TASK REQUIREMENTS
Count the lines in the records that hold the string "filterUnits". Only the number should be given.

Saved entries
== Segment start ==
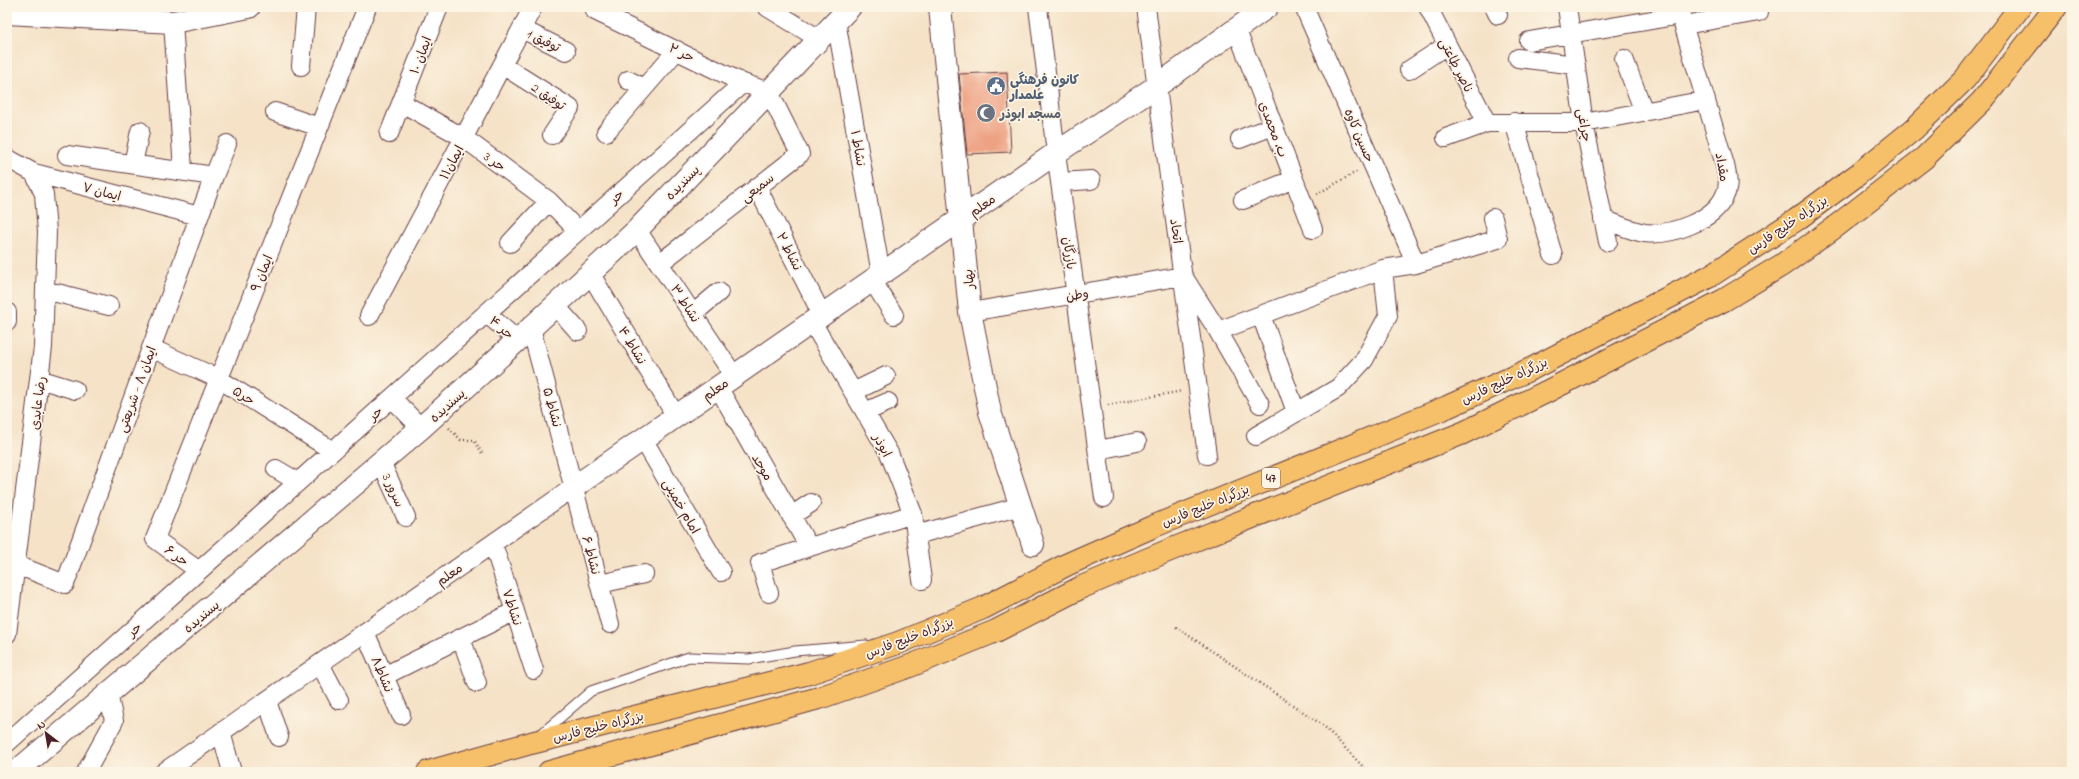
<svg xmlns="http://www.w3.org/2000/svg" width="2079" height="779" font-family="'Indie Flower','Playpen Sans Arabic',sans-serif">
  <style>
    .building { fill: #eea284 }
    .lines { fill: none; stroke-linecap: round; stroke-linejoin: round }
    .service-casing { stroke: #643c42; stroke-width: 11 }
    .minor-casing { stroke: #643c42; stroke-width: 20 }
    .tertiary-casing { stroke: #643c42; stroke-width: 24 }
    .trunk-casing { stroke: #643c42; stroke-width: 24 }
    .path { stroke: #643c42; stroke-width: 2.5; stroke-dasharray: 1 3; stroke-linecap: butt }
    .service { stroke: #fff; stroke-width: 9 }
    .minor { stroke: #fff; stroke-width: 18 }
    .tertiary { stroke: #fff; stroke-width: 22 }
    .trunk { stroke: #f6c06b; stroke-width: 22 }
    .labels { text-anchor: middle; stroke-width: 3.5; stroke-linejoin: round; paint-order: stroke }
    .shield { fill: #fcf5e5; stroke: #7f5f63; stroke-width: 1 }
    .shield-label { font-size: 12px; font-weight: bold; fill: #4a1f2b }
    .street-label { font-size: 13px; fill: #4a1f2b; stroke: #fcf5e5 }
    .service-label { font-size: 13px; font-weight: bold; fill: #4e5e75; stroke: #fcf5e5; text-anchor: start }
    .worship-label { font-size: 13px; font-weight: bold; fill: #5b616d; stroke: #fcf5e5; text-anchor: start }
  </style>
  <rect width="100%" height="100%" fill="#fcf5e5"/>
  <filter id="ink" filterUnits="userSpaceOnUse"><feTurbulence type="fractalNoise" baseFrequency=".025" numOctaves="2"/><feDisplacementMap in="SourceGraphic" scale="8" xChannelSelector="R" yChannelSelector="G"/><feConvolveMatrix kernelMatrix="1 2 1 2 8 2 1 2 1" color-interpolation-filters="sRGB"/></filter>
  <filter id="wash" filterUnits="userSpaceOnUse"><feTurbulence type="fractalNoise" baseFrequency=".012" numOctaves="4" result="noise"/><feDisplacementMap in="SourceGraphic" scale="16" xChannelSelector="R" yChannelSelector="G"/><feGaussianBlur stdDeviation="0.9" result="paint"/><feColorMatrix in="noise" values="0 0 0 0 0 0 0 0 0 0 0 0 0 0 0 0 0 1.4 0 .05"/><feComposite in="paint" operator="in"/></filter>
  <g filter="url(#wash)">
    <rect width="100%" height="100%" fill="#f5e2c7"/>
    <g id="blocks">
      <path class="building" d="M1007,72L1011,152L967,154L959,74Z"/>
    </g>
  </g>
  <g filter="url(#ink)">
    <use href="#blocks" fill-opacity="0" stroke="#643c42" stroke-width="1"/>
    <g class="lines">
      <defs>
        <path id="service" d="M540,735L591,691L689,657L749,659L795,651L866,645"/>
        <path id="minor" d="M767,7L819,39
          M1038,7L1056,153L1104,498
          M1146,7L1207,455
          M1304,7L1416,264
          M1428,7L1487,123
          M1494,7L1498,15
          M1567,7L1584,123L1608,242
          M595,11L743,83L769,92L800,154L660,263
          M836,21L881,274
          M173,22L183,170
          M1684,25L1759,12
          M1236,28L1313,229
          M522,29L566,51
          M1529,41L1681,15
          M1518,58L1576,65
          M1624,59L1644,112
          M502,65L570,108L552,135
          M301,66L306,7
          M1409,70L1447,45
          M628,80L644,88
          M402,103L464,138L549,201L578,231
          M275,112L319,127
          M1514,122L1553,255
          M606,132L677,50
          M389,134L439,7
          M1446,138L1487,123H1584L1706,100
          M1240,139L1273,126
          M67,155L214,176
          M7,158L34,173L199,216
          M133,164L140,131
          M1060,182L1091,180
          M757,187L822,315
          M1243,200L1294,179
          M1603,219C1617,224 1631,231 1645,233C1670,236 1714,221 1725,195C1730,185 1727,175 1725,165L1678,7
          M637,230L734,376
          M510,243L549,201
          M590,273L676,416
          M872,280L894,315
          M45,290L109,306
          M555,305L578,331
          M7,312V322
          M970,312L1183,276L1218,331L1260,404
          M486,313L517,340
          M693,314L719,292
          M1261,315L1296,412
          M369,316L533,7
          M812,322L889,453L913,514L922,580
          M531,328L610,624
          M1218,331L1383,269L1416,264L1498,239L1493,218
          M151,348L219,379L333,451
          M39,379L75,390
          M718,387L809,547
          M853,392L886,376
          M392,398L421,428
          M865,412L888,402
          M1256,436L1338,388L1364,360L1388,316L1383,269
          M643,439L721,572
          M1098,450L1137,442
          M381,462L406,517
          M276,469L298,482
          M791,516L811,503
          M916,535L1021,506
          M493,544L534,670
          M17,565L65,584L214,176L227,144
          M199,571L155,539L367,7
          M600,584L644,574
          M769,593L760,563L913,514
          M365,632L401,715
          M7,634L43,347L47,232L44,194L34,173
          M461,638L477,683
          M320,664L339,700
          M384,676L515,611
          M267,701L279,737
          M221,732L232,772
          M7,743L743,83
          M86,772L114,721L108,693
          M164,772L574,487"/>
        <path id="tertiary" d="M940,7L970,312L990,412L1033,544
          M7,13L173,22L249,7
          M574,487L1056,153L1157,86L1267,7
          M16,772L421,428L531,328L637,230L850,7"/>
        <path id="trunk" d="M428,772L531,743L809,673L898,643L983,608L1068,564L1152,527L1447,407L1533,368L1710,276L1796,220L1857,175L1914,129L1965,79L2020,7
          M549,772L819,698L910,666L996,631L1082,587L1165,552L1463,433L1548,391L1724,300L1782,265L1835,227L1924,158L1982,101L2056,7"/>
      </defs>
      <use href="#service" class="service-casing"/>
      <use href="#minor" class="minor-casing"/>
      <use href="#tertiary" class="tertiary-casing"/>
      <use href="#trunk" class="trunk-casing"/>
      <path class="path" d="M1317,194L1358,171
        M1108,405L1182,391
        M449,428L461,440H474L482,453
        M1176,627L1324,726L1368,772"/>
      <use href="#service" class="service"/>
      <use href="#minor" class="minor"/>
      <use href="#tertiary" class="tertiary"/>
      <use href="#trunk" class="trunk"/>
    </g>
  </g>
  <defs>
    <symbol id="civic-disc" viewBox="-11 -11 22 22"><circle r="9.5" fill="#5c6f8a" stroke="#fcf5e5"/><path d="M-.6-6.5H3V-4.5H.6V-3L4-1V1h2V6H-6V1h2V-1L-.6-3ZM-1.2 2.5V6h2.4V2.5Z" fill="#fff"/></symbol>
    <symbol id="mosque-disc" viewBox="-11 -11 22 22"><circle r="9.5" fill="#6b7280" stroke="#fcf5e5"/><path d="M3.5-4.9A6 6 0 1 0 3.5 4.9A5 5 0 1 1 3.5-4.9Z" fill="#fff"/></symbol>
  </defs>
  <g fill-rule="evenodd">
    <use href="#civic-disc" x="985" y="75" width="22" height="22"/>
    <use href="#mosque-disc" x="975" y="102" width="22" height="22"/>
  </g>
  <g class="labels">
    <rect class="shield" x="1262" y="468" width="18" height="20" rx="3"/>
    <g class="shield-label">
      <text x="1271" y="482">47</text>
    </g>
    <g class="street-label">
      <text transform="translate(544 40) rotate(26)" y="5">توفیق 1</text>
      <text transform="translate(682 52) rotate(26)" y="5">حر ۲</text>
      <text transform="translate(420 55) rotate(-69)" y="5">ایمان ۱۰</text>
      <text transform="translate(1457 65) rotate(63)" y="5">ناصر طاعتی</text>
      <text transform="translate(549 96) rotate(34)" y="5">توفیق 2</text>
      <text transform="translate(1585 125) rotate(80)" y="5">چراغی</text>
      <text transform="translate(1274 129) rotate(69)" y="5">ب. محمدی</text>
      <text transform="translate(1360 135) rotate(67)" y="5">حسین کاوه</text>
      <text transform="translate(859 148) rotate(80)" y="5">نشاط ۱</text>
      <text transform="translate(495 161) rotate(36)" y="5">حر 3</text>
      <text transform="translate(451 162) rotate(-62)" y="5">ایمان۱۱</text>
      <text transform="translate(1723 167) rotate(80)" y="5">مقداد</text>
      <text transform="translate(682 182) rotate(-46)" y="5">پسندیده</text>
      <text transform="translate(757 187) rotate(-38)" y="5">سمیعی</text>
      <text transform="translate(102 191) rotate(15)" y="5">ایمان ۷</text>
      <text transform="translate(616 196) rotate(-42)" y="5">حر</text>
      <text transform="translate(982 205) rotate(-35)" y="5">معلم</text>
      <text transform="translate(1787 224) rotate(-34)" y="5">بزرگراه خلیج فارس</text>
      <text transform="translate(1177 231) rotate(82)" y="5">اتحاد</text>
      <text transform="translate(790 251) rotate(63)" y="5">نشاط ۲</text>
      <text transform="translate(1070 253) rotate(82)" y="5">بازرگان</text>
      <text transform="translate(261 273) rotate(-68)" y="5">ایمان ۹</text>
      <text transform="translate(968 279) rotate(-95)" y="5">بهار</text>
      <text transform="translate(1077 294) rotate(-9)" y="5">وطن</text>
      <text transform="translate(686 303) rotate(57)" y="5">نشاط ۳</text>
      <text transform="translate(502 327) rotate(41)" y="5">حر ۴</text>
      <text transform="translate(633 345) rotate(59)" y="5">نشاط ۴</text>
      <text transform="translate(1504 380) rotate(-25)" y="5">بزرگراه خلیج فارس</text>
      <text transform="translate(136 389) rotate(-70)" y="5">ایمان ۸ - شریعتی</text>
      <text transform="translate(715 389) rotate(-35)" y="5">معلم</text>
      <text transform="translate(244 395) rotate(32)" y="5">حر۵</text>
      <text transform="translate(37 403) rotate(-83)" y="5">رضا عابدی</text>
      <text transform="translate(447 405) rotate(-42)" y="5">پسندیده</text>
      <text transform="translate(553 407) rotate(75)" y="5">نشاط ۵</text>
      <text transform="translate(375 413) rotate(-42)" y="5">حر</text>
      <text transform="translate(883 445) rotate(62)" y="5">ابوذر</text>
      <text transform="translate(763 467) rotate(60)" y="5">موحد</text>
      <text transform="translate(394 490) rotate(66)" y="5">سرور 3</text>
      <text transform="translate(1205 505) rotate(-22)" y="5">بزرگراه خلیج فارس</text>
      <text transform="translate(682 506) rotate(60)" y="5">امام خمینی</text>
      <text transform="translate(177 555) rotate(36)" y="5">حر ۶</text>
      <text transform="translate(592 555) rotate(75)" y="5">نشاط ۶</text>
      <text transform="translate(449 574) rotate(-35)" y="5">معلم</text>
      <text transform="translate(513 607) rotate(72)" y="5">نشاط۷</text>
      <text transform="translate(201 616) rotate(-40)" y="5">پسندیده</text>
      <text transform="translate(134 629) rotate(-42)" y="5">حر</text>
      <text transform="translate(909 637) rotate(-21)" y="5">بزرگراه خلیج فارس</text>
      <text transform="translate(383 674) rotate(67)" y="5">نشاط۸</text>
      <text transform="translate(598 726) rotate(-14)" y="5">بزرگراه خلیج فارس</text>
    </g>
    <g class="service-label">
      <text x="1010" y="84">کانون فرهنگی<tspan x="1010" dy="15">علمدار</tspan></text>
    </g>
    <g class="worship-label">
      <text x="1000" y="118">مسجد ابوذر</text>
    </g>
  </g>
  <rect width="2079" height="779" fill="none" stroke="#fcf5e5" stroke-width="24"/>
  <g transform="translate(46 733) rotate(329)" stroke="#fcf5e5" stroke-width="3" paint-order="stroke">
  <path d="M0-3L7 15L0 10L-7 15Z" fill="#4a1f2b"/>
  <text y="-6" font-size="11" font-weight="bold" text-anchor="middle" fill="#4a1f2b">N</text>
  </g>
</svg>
== Segment end ==
== Segment start ==
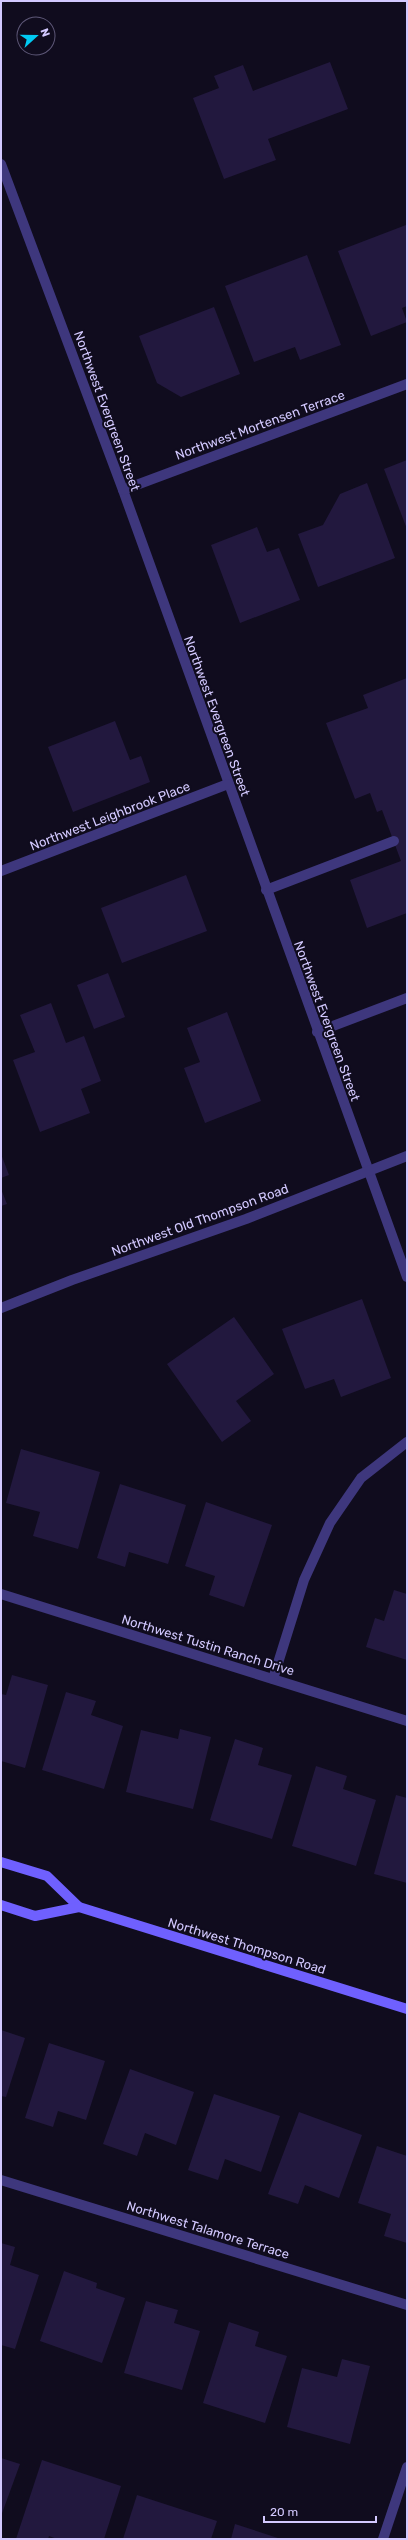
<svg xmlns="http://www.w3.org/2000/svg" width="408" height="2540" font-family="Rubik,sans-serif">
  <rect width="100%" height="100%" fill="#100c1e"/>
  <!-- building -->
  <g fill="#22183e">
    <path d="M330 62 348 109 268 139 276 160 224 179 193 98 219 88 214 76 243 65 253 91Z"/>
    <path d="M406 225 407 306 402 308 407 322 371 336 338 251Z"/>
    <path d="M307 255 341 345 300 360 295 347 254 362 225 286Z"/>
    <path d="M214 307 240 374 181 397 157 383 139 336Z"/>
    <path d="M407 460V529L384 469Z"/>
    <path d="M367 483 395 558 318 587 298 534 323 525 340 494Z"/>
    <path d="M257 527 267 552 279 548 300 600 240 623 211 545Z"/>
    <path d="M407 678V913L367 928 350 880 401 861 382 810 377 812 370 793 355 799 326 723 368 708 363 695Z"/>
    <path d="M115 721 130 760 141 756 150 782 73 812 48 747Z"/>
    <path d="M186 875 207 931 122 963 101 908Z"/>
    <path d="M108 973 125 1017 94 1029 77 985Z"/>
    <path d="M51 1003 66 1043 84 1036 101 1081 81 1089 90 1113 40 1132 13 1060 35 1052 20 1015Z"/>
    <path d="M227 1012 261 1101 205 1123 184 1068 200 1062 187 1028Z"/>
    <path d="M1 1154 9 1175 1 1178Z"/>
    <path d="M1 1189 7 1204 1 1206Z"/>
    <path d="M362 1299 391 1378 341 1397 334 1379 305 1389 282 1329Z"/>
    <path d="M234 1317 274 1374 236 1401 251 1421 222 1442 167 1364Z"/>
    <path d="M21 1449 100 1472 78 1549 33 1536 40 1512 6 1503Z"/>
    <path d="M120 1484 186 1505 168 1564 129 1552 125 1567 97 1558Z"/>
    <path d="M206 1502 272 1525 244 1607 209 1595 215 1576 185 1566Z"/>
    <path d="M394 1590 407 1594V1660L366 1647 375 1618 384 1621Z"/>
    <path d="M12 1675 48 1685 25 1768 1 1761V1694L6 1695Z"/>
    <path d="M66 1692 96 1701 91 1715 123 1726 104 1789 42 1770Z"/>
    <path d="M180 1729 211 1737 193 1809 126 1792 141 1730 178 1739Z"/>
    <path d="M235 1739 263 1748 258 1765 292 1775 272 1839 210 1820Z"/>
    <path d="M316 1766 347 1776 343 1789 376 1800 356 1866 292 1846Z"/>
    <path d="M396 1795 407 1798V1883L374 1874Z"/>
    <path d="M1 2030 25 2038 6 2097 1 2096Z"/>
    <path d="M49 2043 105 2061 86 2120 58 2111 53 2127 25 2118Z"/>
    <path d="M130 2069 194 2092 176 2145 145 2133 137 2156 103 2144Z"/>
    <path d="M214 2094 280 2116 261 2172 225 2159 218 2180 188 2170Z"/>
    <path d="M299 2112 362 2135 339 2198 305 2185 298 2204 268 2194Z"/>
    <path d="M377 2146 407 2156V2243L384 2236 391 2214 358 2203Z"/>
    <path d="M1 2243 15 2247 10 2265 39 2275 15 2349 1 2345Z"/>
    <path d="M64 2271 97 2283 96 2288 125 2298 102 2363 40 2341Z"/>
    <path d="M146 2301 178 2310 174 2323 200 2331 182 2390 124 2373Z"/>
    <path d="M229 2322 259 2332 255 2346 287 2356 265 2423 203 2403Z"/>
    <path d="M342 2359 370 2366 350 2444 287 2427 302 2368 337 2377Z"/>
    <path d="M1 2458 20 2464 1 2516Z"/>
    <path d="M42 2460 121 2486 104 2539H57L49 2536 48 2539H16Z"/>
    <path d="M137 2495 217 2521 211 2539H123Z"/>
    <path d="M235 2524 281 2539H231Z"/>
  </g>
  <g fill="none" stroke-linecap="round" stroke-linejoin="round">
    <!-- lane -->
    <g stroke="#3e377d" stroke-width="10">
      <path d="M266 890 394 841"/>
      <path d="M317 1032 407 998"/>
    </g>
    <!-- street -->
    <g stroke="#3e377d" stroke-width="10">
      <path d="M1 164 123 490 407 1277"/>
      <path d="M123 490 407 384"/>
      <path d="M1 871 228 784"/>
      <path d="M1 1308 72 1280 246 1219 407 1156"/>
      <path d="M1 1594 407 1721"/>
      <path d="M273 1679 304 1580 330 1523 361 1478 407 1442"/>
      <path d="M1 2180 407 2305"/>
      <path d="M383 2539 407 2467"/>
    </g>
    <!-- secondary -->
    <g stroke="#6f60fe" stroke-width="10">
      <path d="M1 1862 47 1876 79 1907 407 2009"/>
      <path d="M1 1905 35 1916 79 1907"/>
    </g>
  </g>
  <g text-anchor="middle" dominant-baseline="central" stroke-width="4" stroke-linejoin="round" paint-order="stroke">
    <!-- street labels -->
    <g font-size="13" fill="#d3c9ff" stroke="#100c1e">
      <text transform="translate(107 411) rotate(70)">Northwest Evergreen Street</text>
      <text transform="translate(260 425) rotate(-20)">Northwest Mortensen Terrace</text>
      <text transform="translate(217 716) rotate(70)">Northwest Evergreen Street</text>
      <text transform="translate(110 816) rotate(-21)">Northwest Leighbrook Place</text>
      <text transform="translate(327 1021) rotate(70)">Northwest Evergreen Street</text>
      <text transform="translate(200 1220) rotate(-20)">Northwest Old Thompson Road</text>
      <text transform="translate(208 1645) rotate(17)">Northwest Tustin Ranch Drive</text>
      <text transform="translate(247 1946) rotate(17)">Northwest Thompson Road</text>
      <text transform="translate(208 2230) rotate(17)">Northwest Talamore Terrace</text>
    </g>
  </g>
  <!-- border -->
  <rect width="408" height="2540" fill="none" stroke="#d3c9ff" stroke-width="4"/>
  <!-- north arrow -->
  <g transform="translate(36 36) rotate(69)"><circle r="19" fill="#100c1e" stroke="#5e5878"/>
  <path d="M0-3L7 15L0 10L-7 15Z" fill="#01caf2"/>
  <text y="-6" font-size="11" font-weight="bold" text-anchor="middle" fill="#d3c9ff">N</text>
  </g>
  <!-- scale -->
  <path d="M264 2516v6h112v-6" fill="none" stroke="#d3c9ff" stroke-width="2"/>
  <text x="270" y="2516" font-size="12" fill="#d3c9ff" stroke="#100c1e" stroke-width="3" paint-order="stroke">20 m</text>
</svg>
== Segment end ==
RESPONSE AREA
2